» **ИСХОДНЫЙ ФРАГМЕНТ**:

Юлия Хачхарджи. Фото: Юрий Васильев

Евгений:

– С супругой мы жили на драмтеатре. Квартира там в центре Мариуполя у ее родителей. Когда взрыв был в драмтеатре, мы как раз в квартире сидели. Жутко было. Слава Богу, перед тем, как взорвалось, оттуда, из театра, почти все успели уехать. Несколько человек погибли, мы точно знаем. В нашем доме была фирма по остеклению окон, у владельца родственники в драмтеатре были: племянница жива, мама жива – а вот на брата стена упала. Мы потом крышей драмтеатра грелись с супругой и ее родителями. На топливо, на дрова. Негде было взять больше. Хорошо, с этим повезло. Ну как повезло. Ну, вы поняли.

* * *

Юлия:

– Мы во дворе общежития еду себе варили – в больших таких кастрюлях по 40 литров. Варили, пока в один прекрасный день во двор не прилетело. Хорошо так прилетело: вместо двора – воронка... Слава Богу, за пару минут до этого поуходили мы [обратно в общежитие] с этими кастрюлями. Ни люди не пропали, ни еда. Потом готовили на ступеньках, не выходя из подвала. Костер – из всего, что можно и нельзя. Ветки, щепки, двери поломанные – все в ход. Далеко от общежития старались не уходить. Единственное – бывший рынок неподалеку. Туда мужчины, кто посмелее, ходили, ящики на дрова собирали.

Иван:

– Во второй половине марта началось еще жестче. Даже за километр от дома – вообще [выходить] страшно. По соседним домам ходили – если осталось что: к тому времени половина погорела, а к апрелю уже и весь наш район. По завалам лазили, трупы отодвигали, искали, чего поесть. В открытых, раздолбанных квартирах что-то было. Каши, например. Вода: у кого-то в чайнике, у кого-то в кастрюле. А если у кого-то ванна налита – вообще джек-пот. Святой воды за иконками много, прости Господи. Чистая, хорошая вода.

Евгений:

– Воду мы поначалу брали дождевую, собирали для питья. Потом недели две в подвале безвылазно сидели. Там уж что вокруг было – в трубах или так. А потом, когда уже выходить стали – около драмтеатра есть пожарный резервуар, по всему городу их много. Брали оттуда – кипятили, пили.

Иван:

– У нас костер во дворе был. И я дома буржуйку сделал, собрал. Гуманитарки за всю войну ни разу не видел. Мэр Мариуполя – тот, украинский – обещал социальный хлеб в магазинах, что-то еще. У нас на левом берегу ни хлеба, ничего. Доходило до того, что люди из луж воду черпали. Мы снег топили, пока он был. И от СССР колодцы остались – в четвертой больнице и в детских садиках: чаны здоровые, метра по четыре глубиной. Что от Союза осталось, то нас спасало конкретно.

» **ЗАДАНИЯ К РАБОТЕ**:
**a.** Откуда, согласно фрагменту о Мариуполе, Евгений брал воду, когда уже стал выходить из подвала?
**b.** Приведите без изменений отрывок из фрагмента о Мариуполе от «Юлия Хачхарджи. Фото: Юрий» до «Ну, вы поняли.» включительно.
Приведенные далее записи здесь не используются.

» **ИСХОДНЫЕ ДАННЫЕ**:
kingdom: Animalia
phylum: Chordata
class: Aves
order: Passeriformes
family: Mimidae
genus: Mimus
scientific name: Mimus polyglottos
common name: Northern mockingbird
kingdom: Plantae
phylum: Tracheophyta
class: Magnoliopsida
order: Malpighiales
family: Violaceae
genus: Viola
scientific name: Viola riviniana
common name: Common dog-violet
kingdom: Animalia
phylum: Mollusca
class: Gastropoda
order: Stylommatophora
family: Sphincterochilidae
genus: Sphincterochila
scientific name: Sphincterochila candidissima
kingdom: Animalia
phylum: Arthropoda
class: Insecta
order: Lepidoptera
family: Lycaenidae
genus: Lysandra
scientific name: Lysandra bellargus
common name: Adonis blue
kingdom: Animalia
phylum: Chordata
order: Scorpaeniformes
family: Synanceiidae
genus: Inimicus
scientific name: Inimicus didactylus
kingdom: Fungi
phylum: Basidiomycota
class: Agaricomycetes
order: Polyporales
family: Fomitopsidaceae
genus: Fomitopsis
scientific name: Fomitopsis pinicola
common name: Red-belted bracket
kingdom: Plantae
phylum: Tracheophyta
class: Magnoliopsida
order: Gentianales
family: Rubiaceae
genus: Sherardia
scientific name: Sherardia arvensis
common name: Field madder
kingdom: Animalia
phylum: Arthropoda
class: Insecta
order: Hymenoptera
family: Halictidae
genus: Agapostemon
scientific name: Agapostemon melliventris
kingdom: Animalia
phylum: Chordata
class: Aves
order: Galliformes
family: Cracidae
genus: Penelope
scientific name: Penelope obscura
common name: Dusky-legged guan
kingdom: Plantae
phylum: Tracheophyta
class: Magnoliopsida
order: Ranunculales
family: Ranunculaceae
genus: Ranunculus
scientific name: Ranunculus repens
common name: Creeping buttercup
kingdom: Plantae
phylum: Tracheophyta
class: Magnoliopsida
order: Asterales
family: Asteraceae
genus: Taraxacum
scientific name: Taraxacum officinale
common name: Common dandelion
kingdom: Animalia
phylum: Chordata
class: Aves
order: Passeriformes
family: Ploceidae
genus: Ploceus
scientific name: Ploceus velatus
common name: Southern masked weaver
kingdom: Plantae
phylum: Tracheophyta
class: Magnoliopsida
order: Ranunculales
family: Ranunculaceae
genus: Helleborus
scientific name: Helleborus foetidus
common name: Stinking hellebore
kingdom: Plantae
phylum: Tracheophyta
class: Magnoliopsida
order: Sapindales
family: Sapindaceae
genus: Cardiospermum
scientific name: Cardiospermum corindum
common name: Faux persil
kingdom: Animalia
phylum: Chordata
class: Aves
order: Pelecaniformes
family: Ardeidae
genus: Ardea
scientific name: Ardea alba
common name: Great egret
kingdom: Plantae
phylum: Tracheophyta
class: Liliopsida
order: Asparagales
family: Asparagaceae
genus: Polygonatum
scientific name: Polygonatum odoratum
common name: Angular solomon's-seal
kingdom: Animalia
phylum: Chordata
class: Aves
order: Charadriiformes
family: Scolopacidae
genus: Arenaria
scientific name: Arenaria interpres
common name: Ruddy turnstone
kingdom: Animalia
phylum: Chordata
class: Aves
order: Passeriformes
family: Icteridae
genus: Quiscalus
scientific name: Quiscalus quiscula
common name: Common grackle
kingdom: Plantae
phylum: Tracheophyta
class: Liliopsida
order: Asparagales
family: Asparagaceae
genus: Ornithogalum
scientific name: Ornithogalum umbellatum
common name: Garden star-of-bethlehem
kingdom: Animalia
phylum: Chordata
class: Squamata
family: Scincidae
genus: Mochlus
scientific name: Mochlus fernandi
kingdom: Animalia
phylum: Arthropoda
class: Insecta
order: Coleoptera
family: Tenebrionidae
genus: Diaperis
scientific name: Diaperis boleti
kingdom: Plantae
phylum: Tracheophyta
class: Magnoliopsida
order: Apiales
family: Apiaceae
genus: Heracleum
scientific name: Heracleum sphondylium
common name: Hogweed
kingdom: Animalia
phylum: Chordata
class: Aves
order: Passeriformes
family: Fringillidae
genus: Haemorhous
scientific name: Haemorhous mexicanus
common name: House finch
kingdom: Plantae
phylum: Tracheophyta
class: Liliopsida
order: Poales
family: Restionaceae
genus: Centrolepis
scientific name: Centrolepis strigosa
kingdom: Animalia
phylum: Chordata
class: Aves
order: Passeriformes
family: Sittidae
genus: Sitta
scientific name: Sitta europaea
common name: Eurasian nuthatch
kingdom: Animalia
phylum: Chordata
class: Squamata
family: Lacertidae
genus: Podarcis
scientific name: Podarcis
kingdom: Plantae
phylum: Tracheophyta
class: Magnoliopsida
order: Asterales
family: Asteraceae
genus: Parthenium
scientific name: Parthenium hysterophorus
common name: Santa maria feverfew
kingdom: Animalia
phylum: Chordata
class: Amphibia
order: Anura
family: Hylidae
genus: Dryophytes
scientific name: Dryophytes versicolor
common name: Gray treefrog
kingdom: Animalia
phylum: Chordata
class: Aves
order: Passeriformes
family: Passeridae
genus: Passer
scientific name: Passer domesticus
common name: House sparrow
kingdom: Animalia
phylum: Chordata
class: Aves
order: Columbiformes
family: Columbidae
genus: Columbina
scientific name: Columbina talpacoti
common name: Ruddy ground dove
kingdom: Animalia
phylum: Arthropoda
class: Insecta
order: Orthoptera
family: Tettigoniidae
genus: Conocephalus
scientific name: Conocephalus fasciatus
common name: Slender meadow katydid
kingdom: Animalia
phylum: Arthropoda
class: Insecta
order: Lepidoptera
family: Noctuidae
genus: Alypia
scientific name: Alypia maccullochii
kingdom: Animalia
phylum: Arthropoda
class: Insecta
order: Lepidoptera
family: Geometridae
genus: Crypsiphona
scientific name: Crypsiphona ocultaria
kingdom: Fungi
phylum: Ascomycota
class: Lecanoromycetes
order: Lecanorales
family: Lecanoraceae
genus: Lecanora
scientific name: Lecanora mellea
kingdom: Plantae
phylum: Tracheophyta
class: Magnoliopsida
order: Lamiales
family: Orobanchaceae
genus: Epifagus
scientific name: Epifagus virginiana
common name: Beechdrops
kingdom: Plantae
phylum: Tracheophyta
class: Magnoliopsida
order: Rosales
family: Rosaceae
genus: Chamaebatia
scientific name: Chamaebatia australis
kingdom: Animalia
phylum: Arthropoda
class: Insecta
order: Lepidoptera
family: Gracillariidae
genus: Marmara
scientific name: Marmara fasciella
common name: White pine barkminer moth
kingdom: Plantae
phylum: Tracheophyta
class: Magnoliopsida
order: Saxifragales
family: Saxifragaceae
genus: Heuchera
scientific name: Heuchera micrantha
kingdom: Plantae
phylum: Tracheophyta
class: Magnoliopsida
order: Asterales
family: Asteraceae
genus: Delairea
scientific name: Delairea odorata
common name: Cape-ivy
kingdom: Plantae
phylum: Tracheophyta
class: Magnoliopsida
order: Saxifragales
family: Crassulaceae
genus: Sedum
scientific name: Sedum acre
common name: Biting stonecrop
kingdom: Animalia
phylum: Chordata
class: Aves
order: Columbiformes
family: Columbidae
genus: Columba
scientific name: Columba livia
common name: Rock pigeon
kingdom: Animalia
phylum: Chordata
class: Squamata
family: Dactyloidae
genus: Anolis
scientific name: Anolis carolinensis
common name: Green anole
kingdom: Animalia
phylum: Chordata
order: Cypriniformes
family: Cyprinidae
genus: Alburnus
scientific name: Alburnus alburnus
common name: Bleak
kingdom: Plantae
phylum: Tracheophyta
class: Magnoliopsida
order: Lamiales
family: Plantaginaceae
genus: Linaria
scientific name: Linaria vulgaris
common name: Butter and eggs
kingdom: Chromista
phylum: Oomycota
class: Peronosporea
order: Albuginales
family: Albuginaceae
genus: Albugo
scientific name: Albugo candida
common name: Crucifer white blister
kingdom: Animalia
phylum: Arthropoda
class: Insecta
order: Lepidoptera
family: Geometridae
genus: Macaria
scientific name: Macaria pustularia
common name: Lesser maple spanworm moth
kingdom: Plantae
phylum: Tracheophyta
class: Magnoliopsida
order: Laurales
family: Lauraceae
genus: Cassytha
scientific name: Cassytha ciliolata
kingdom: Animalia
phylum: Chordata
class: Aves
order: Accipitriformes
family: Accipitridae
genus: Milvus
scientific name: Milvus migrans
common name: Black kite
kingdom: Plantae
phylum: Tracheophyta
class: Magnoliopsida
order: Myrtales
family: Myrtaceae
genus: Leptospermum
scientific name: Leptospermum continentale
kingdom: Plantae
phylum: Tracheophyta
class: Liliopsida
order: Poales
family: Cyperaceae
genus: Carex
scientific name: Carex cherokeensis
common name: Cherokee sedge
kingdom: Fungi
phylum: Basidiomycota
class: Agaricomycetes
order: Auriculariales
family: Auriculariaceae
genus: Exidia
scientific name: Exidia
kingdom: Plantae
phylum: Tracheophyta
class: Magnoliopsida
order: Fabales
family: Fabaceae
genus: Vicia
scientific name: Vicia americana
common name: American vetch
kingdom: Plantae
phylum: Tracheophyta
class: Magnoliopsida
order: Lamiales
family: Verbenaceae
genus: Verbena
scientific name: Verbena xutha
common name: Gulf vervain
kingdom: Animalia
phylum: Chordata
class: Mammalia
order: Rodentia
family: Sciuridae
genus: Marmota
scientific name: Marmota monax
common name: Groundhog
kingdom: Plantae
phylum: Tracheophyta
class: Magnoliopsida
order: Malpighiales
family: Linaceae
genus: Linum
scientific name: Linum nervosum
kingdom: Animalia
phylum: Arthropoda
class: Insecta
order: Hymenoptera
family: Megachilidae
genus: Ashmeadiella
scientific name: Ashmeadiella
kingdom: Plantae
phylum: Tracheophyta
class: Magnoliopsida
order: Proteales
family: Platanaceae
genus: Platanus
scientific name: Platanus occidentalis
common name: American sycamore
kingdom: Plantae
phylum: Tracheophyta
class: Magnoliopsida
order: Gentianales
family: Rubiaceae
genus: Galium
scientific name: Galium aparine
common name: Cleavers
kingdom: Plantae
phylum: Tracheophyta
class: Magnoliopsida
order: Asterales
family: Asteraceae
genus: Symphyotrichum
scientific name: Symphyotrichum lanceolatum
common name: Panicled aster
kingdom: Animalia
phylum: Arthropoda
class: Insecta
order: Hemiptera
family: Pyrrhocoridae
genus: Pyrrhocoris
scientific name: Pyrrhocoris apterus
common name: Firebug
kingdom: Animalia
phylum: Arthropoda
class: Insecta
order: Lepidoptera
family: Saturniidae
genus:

» **ВЫПОЛНЕННЫЕ ЗАДАНИЯ**:
**a.** Из пожарного резервуара около драмтеатра.

**b.**
Юлия Хачхарджи. Фото: Юрий Васильев

Евгений:

– С супругой мы жили на драмтеатре. Квартира там в центре Мариуполя у ее родителей. Когда взрыв был в драмтеатре, мы как раз в квартире сидели. Жутко было. Слава Богу, перед тем, как взорвалось, оттуда, из театра, почти все успели уехать. Несколько человек погибли, мы точно знаем. В нашем доме была фирма по остеклению окон, у владельца родственники в драмтеатре были: племянница жива, мама жива – а вот на брата стена упала. Мы потом крышей драмтеатра грелись с супругой и ее родителями. На топливо, на дрова. Негде было взять больше. Хорошо, с этим повезло. Ну как повезло. Ну, вы поняли.